Text section Block Start

Who do you think about when you think about serial killers or mass murderers? Who comes to mind when you think about celebrity crimes? The following list, divided into five categories, contains a list of 25 of the most infamous crimes in modern history.
Although the list below barely taps the number of cases that could be listed here, the links lead you to sites that hold many more cases — especially cold cases — where you can browse for more information.
- Michael Jackson: In 2004, Jackson – famed pop singer – faced charges of conspiracy to commit child abduction, false imprisonment and extortion, with four counts of committing lewd acts upon a child, attempted lewd acts upon a child and four counts of administering intoxicating agents to a minor in 2003. A jury acquitted Jackson of all charges in 2005, although he faced another accusation of sexual molestation in 1993.
- Michael Skakel: In 1975, fifteen-year-old Martha Moxley’s body was discovered in her back yard. She had been beaten so thoroughly with a six-iron that the shaft had shattered, and a jagged piece of it was used to stab her through the neck. It wasn’t until 2000 that Skakel surrendered and was booked on charges of murder as a juvenile (he was born in 1960). Skakel, nephew of Ethel Skakel Kennedy, the late widow of Senator Robert F. Kennedy, was convicted in 2002 and is serving a twenty-year to life sentence.
- O.J. Simpson: When O.J. Simpson’s wife, Nicole, and her friend, Ron Goldman, were found murdered outside Nicole’s Los Angeles home in 1994, Simpson was arrested and charged with the murder of his wife. He was acquitted in a highly-publicized trial, but found guilty for damages in the murders during a civil trial. Now, Simpson – a former NFL football hero – is serving a 33-year sentence for criminal conspiracy, kidnapping, assault and robbery for a separate incident that occurred in Las Vegas, Nevada, in 2007.

Text section Block End
Input data Block Start

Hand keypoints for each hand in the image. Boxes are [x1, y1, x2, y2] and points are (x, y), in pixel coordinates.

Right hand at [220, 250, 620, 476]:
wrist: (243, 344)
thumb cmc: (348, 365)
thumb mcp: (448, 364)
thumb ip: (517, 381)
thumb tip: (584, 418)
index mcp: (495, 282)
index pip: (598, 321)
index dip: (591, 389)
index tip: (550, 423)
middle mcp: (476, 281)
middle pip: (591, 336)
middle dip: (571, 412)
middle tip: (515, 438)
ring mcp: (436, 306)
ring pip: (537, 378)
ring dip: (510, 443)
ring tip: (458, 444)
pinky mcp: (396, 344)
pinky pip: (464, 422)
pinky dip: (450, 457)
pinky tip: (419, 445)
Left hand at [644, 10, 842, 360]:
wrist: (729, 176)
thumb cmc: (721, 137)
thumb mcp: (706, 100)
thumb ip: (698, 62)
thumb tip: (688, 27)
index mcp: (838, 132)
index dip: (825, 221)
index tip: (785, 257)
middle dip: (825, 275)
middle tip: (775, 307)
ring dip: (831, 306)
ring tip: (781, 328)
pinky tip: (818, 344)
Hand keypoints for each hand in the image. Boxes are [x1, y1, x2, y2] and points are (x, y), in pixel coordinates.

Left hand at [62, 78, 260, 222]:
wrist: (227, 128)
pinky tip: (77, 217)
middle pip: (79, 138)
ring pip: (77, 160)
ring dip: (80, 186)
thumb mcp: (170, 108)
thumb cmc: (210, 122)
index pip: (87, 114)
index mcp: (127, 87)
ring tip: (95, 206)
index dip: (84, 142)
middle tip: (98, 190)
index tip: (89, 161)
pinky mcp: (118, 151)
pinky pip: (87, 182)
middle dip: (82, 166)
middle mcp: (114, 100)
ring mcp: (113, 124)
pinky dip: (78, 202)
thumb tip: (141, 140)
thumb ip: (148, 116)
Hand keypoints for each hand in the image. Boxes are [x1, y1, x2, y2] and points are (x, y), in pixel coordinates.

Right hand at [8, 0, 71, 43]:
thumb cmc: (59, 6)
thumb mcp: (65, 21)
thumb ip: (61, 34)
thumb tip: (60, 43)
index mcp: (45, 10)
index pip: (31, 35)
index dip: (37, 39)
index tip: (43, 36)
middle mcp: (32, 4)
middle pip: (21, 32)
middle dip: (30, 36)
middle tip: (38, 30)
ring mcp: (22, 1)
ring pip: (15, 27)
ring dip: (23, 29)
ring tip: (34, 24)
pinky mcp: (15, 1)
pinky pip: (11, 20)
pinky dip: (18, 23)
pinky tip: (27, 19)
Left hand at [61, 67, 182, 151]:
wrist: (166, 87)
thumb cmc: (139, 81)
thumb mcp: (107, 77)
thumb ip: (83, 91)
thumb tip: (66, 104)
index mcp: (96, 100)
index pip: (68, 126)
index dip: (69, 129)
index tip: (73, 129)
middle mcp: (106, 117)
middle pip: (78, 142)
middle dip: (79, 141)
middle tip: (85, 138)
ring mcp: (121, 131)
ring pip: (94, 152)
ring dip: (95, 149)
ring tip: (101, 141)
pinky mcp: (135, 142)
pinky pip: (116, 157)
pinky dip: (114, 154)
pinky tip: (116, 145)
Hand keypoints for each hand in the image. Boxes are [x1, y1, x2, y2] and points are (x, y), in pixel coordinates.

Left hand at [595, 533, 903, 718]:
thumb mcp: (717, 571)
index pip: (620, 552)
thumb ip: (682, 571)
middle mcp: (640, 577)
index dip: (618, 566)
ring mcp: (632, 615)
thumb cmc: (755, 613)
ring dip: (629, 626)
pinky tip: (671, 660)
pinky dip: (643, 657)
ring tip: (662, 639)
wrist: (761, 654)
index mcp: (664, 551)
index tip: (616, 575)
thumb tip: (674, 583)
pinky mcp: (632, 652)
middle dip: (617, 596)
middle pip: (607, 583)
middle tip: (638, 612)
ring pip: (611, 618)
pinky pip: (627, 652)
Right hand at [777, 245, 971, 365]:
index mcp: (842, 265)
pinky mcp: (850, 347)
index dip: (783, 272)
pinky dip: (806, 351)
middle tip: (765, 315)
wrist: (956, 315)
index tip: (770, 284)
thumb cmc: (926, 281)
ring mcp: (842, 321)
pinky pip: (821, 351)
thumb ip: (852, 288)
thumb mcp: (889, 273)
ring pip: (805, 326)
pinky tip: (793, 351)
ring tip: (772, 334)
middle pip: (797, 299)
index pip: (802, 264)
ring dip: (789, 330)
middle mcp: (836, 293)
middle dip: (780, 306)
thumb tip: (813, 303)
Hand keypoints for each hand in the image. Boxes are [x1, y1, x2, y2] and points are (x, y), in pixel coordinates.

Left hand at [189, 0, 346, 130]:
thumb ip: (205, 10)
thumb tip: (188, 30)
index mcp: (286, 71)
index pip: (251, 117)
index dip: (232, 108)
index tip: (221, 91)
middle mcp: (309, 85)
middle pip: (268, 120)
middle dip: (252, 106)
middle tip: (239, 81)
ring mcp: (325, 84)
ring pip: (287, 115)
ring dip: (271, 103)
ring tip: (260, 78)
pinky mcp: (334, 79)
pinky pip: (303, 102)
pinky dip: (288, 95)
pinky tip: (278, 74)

Input data Block End

▸ Task directions
Continue the article on infamous crimes from its last sentence.

▸ Answer to this problem
- Robert Blake: An actor best known for his Emmy Award-winning role as Tony Baretta in the television series by the same name, was arrested in 2002 for the murder of his wife, Bonnie Bakely. He was found not guilty of the murder and one of the two counts of solicitation for her murder in 2005. He was, however, found liable for the wrongful death of his wife and ordered to pay thirty-million dollars. Blake filed bankruptcy in 2006, and in 2008 an appeals court upheld the verdict, but cut Blake’s penalty assessment in half. Bakely’s death is considered a cold case at this point.
- Phil Spector: A musical genius, recognized as a legendary rock and roll music producer, Spector was sentenced this year to nineteen years to life in prison for the 2003 murder of actress Lana Clarkson.
- Amber Hagerman: This ten-year-old girl was a victim of abduction on 13 January 1996 in Arlington, Texas. Four days later, her body was found in a creek bed and an autopsy revealed that her throat had been cut. She was alive for two days before being killed. No arrests were made and her murder remains unsolved. Amber’s death, however, inspired the creation of the AMBER Alert system.
- Black Dahlia: Cold case investigators and crime writers have been fascinate with this 1947 murder case. In January that year, twenty-two-year-old Beth Short’s body was discovered in a vacant lot near Hollywood, drained of blood, bruised and beaten, and cut in half. According to the Los Angeles Police Department, this case remains unsolved.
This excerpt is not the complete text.